Getting Out of a "Sticky" Situation

From Trash to Treasure

Junk material construction is nothing new in the early childhood classroom. In fact, many early childhood educators joke about how we are known for collecting "trash" in our classrooms! Today, we've fancied up and formalized this type of learning and many are now realizing that this type of construction lays a great foundation for design thinking. Although parents may not necessarily jump for joy when their child brings home a giant creation make up of egg cartons and plastic bottles, there is still so much value in the process that children need to go through to create that finished product. Whether it be choosing what materials to use, to problem-solving how to attach these materials together, the trial and error builds perseverance and critical thinking.

Getting Out of a "Sticky" Situation

After years of watching students build, fail, and re-think their creative structures, I noticed a pattern that they almost always relied upon: TAPE was the be-all and end-all of attaching things together! Don't get me wrong, tape works just fine for many types of materials and it is one of those tools that we can be comfortable allowing our students to use independently without any risk. But what is learning without risk??? When I see my students are stuck in a bubble, I usually view it as a sign that I should be teaching something that's missing! In this case, my students really had no idea what other possibilities they had for attaching things together, especially when they were using cardboard.

The NO TAPE Challenge!

This led me to create a challenge for my kindergarten students, forcing them to consider other possibilities for constructing. I decided to limit the challenge to just cardboard because it would allow my students to familiarize themselves with this particular material and its properties. I also chose it because well let's face it, it's probably one of the most popular materials in junk modeling! I myself wasn't totally sure what all the possibilities were with cardboard so I turned to the trusted companion of many educators, Pinterest. What I found were some amazing anchor charts showing different types of cardboard attachments, I recreated one of these for my classroom:

I had also recently purchased a classroom set from MakeDo and wanted to include these into the possible tools for students to try.

I started this challenge by asking my students:

"If you couldn't use tape, what ways could I attach two pieces of cardboard together?"

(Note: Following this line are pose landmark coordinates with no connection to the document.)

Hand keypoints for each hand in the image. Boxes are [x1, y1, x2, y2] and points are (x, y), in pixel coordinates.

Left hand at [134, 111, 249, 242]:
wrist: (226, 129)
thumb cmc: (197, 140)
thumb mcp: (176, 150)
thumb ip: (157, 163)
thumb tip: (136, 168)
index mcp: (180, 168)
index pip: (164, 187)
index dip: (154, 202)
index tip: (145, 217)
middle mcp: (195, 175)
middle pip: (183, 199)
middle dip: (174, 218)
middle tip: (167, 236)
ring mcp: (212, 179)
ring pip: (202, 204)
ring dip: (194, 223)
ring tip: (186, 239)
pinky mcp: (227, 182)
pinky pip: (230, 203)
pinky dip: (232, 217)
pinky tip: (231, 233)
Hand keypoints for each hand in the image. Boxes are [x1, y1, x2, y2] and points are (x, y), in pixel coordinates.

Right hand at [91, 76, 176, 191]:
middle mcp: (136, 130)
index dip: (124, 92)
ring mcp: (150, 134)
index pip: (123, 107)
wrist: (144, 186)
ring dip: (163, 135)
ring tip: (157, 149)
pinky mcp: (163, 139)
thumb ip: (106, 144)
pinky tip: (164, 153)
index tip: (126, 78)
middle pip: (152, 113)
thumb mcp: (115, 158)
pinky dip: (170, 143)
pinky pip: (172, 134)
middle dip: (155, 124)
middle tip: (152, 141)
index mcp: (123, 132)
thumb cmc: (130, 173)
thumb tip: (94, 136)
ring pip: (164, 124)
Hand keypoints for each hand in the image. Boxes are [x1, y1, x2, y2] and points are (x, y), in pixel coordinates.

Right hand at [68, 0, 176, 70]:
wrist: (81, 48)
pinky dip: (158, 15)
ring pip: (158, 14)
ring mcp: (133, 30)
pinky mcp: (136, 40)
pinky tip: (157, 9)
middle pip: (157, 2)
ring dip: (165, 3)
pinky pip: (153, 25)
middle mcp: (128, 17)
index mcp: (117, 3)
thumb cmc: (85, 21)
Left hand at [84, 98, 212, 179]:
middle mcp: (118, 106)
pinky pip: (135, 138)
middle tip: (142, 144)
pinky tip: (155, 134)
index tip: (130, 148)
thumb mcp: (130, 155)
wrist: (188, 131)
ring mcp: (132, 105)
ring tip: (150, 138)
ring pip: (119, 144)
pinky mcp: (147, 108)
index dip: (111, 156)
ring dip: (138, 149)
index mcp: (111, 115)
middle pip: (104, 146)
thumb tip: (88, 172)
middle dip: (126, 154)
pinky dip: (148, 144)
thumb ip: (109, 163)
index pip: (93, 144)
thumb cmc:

I had the anchor chart up behind me, but I didn't really point it out. Some students instantly noticed it and started referencing it. Others starting naming other possible materials like glue and sticky tack. If students mentioned something that wasn't on the chart, I added it to the materials they could use. After we discussed all the possible ways, I spent some time introducing students to tools I was pretty certain at least some students hadn't used before such as brass fasteners and the MakeDo tools. Once that was all done, I told them they needed to try to attach cardboard together in as many DIFFERENT ways as they could for the rest of class, and boy did they!

In a second lesson I then told my students that now they had more tools in their toolbox, they could use these tools to build something of their choosing. I was really impressed with what some of the students came up with!

I know we're not supposed to have favorites but I really enjoyed this creation because this student was so excited to demonstrate how his creation transformed in multiple ways!